The Prime Minister Shehbaz Sharif-led government is projected to generate Rs20 billion in tax revenue in Fiscal Year 2025-26 through the imposition of an 18% General Sales Tax (GST) on imported solar panels and photovoltaic cells, as per official documents reported by The News on Sunday.
This projected tax collection implies that the government anticipates solar imports to exceed Rs110 billion in the next fiscal year. This expectation comes despite concerns from the industry that the new levy might impede the momentum of the country’s solar adoption drive.
The imposition of GST on imported solar panels—which have become a vital source of alternative and affordable electricity for the country’s inflation-weary populace, grappling with soaring power bills—was announced by Finance Minister Muhammad Aurangzeb during his budget speech. He stated that the move aims to support local manufacturers and address market imbalances.
Emphasizing that this measure would significantly contribute to promoting Pakistan’s domestic solar industry, which has historically struggled to compete with cheaper foreign alternatives, the finance czar explained that the proposed GST is part of a broader effort to rectify long-standing issues within the country’s sales tax system and foster fairness across various sectors.

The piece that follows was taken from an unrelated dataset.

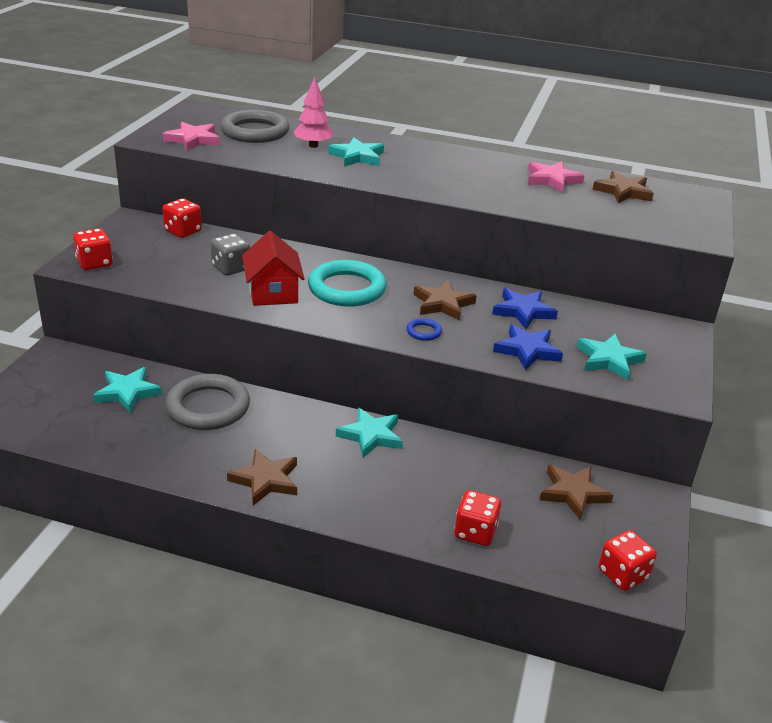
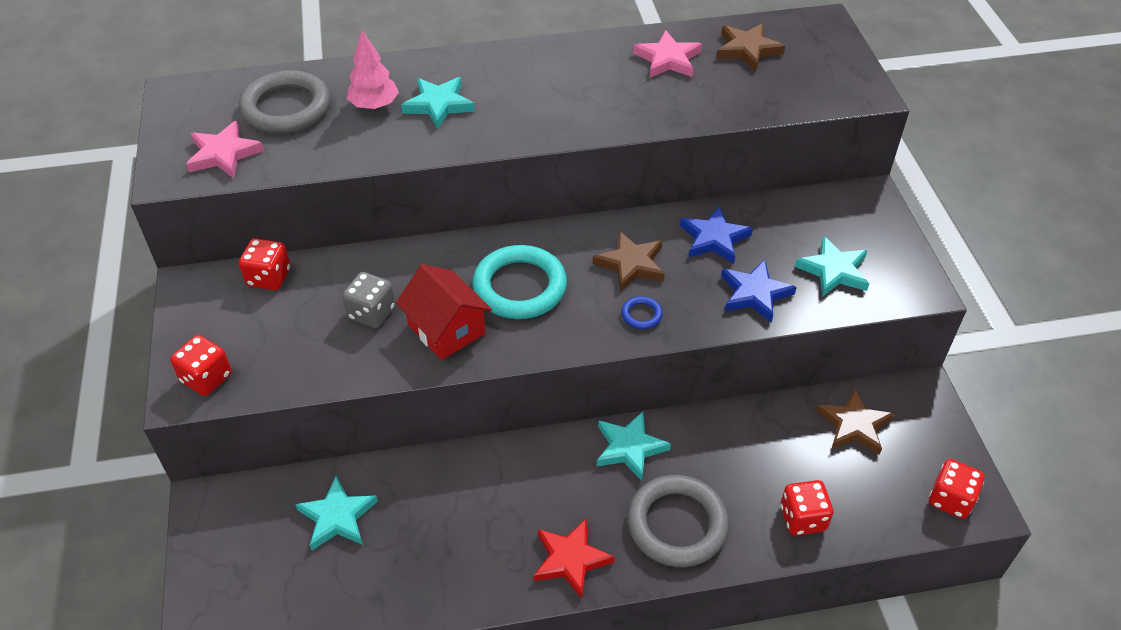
camera: 25 degrees left, 15 degrees up
(208, 407) = (440, 493): grey ring -> grey ring (677, 524)
(266, 480) = (570, 559): brown star -> red star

The government’s proposed tax is to be understood in the context of the International Monetary Fund (IMF) loan deal. Under this agreement, Pakistan sharply increased power and gas tariffs last year to bolster struggling suppliers in the heavily indebted energy sector. Consequently, Pakistanis now pay, on average, over a quarter more for electricity, triggering a rapid increase in the installation of solar modules.
According to UK energy think-tank Ember, solar power constituted over 14% of Pakistan’s power supply last year, a significant increase from 4% in 2021, and has displaced coal as the third-largest energy source.
Meanwhile, Federal Board of Revenue (FBR) Chairman Rashid Langrial informed a parliamentary panel that locally assembled solar panels were already subject to the same tax, whereas imported panels had previously been tax-free. This disparity, he argued, created a disadvantage for local manufacturers. He asserted that the new tax on imports would help establish a level playing field for the domestic industry.
This policy shift comes as Pakistan’s net-metered solar capacity has more than tripled in less than two years, escalating from 1.3 gigawatts in FY2023 to 4.9 GW by March 2025, according to Renewables First, an Islamabad-based energy think tank. This explosive growth has primarily been driven by households and businesses seeking relief from chronic power outages and escalating grid electricity tariffs.
While the government views the GST as a crucial revenue-generating tool amidst fiscal tightening, industry stakeholders caution that it could deter new investments in solar infrastructure, particularly for small-scale consumers. Nevertheless, policymakers contend that the demand for solar power—now perceived as a hedge against energy inflation—remains robust enough to sustain high import volumes despite increased costs. The measure also aligns with Pakistan’s broader fiscal objectives under IMF-guided reforms, which advocate for expanded tax bases and reduced subsidies across energy sectors.